(Data for processing begins)
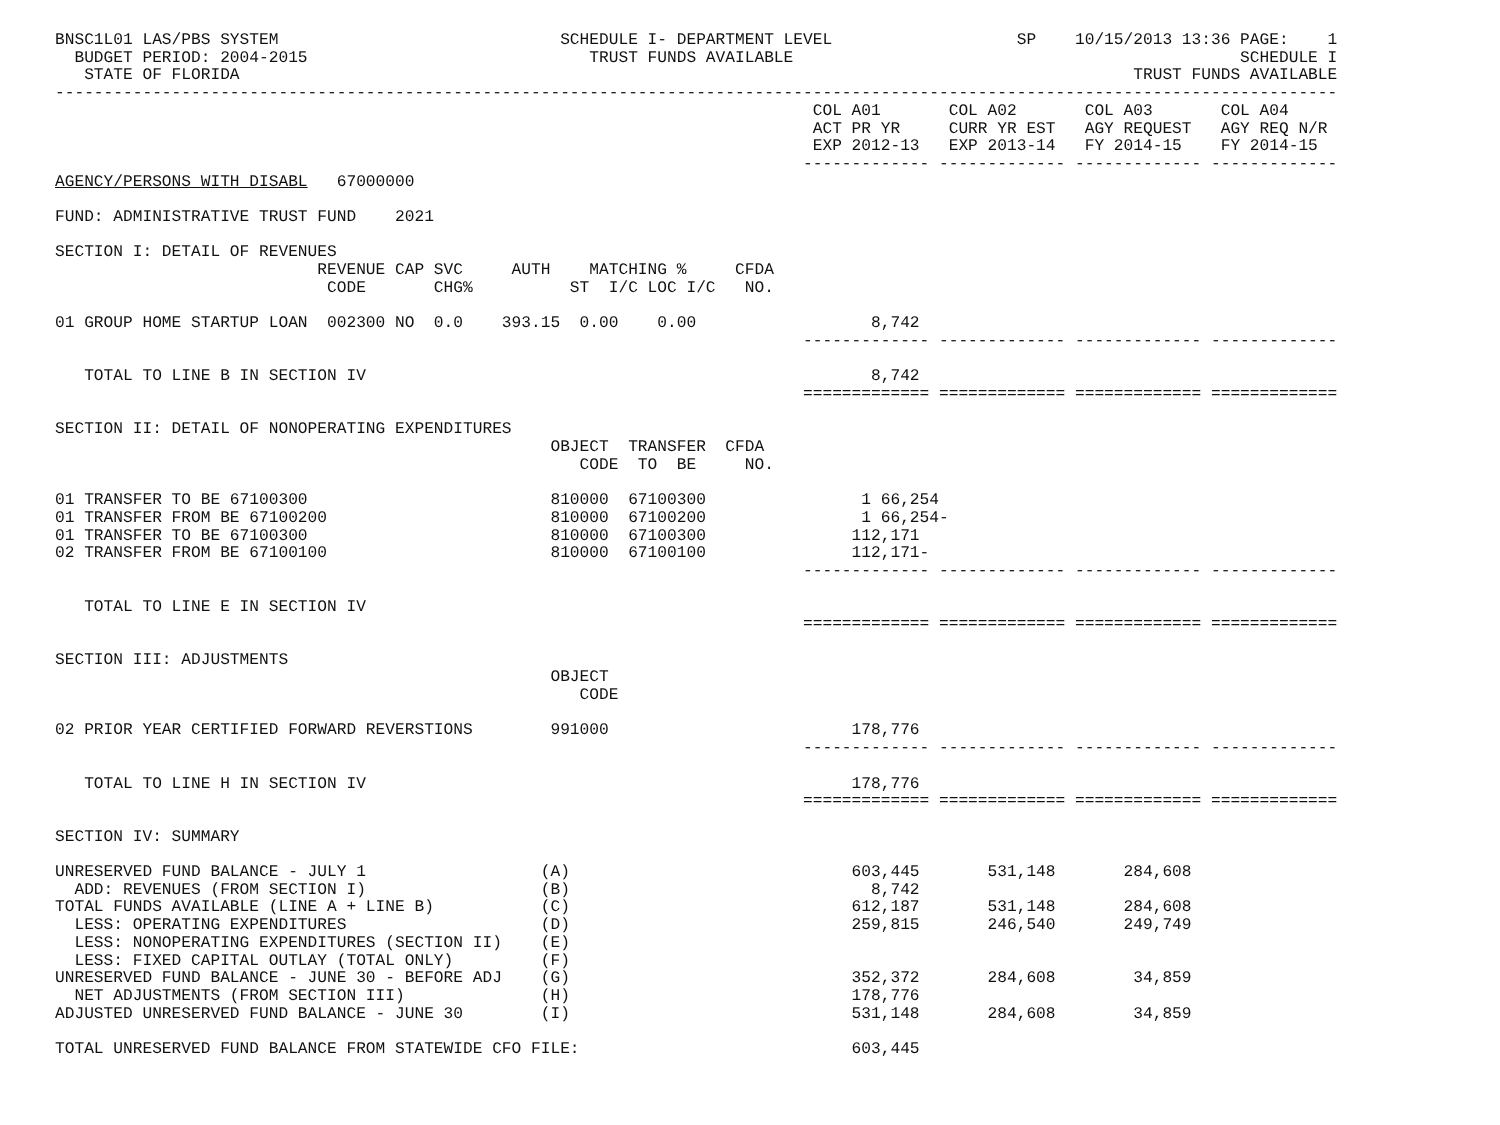BNSC1L01 LAS/PBS SYSTEM                             SCHEDULE I- DEPARTMENT LEVEL                   SP    10/15/2013 13:36 PAGE:    1
  BUDGET PERIOD: 2004-2015                             TRUST FUNDS AVAILABLE                                              SCHEDULE I
   STATE OF FLORIDA                                                                                            TRUST FUNDS AVAILABLE
------------------------------------------------------------------------------------------------------------------------------------
                                                                              COL A01       COL A02       COL A03       COL A04
                                                                              ACT PR YR     CURR YR EST   AGY REQUEST   AGY REQ N/R
                                                                              EXP 2012-13   EXP 2013-14   FY 2014-15    FY 2014-15
                                                                             ------------- ------------- ------------- -------------
AGENCY/PERSONS WITH DISABL   67000000

FUND: ADMINISTRATIVE TRUST FUND    2021

SECTION I: DETAIL OF REVENUES
                           REVENUE CAP SVC     AUTH    MATCHING %     CFDA
                            CODE       CHG%          ST  I/C LOC I/C   NO.

01 GROUP HOME STARTUP LOAN  002300 NO  0.0    393.15  0.00    0.00                  8,742
                                                                             ------------- ------------- ------------- -------------

   TOTAL TO LINE B IN SECTION IV                                                    8,742
                                                                             ============= ============= ============= =============

SECTION II: DETAIL OF NONOPERATING EXPENDITURES
                                                   OBJECT  TRANSFER  CFDA
                                                      CODE  TO  BE     NO.

01 TRANSFER TO BE 67100300                         810000  67100300                1 66,254
01 TRANSFER FROM BE 67100200                       810000  67100200                1 66,254-
01 TRANSFER TO BE 67100300                         810000  67100300               112,171
02 TRANSFER FROM BE 67100100                       810000  67100100               112,171-
                                                                             ------------- ------------- ------------- -------------

   TOTAL TO LINE E IN SECTION IV
                                                                             ============= ============= ============= =============

SECTION III: ADJUSTMENTS
                                                   OBJECT
                                                      CODE

02 PRIOR YEAR CERTIFIED FORWARD REVERSTIONS        991000                         178,776
                                                                             ------------- ------------- ------------- -------------

   TOTAL TO LINE H IN SECTION IV                                                  178,776
                                                                             ============= ============= ============= =============

SECTION IV: SUMMARY

UNRESERVED FUND BALANCE - JULY 1                  (A)                             603,445       531,148       284,608
  ADD: REVENUES (FROM SECTION I)                  (B)                               8,742
TOTAL FUNDS AVAILABLE (LINE A + LINE B)           (C)                             612,187       531,148       284,608
  LESS: OPERATING EXPENDITURES                    (D)                             259,815       246,540       249,749
  LESS: NONOPERATING EXPENDITURES (SECTION II)    (E)
  LESS: FIXED CAPITAL OUTLAY (TOTAL ONLY)         (F)
UNRESERVED FUND BALANCE - JUNE 30 - BEFORE ADJ    (G)                             352,372       284,608        34,859
  NET ADJUSTMENTS (FROM SECTION III)              (H)                             178,776
ADJUSTED UNRESERVED FUND BALANCE - JUNE 30        (I)                             531,148       284,608        34,859

TOTAL UNRESERVED FUND BALANCE FROM STATEWIDE CFO FILE:                            603,445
(Data for processing ends)
Task details: The entries are to be restated word for word, with pictures omitted.

Task output:
BNSC1L01 LAS/PBS SYSTEM                             SCHEDULE I- DEPARTMENT LEVEL                   SP    10/15/2013 13:36 PAGE:    1
  BUDGET PERIOD: 2004-2015                             TRUST FUNDS AVAILABLE                                              SCHEDULE I
   STATE OF FLORIDA                                                                                            TRUST FUNDS AVAILABLE
------------------------------------------------------------------------------------------------------------------------------------
                                                                              COL A01       COL A02       COL A03       COL A04
                                                                              ACT PR YR     CURR YR EST   AGY REQUEST   AGY REQ N/R
                                                                              EXP 2012-13   EXP 2013-14   FY 2014-15    FY 2014-15
                                                                             ------------- ------------- ------------- -------------
AGENCY/PERSONS WITH DISABL   67000000

FUND: ADMINISTRATIVE TRUST FUND    2021

SECTION I: DETAIL OF REVENUES
                           REVENUE CAP SVC     AUTH    MATCHING %     CFDA
                            CODE       CHG%          ST  I/C LOC I/C   NO.

01 GROUP HOME STARTUP LOAN  002300 NO  0.0    393.15  0.00    0.00                  8,742
                                                                             ------------- ------------- ------------- -------------

   TOTAL TO LINE B IN SECTION IV                                                    8,742
                                                                             ============= ============= ============= =============

SECTION II: DETAIL OF NONOPERATING EXPENDITURES
                                                   OBJECT  TRANSFER  CFDA
                                                      CODE  TO  BE     NO.

01 TRANSFER TO BE 67100300                         810000  67100300                1 66,254
01 TRANSFER FROM BE 67100200                       810000  67100200                1 66,254-
01 TRANSFER TO BE 67100300                         810000  67100300               112,171
02 TRANSFER FROM BE 67100100                       810000  67100100               112,171-
                                                                             ------------- ------------- ------------- -------------

   TOTAL TO LINE E IN SECTION IV
                                                                             ============= ============= ============= =============

SECTION III: ADJUSTMENTS
                                                   OBJECT
                                                      CODE

02 PRIOR YEAR CERTIFIED FORWARD REVERSTIONS        991000                         178,776
                                                                             ------------- ------------- ------------- -------------

   TOTAL TO LINE H IN SECTION IV                                                  178,776
                                                                             ============= ============= ============= =============

SECTION IV: SUMMARY

UNRESERVED FUND BALANCE - JULY 1                  (A)                             603,445       531,148       284,608
  ADD: REVENUES (FROM SECTION I)                  (B)                               8,742
TOTAL FUNDS AVAILABLE (LINE A + LINE B)           (C)                             612,187       531,148       284,608
  LESS: OPERATING EXPENDITURES                    (D)                             259,815       246,540       249,749
  LESS: NONOPERATING EXPENDITURES (SECTION II)    (E)
  LESS: FIXED CAPITAL OUTLAY (TOTAL ONLY)         (F)
UNRESERVED FUND BALANCE - JUNE 30 - BEFORE ADJ    (G)                             352,372       284,608        34,859
  NET ADJUSTMENTS (FROM SECTION III)              (H)                             178,776
ADJUSTED UNRESERVED FUND BALANCE - JUNE 30        (I)                             531,148       284,608        34,859

TOTAL UNRESERVED FUND BALANCE FROM STATEWIDE CFO FILE:                            603,445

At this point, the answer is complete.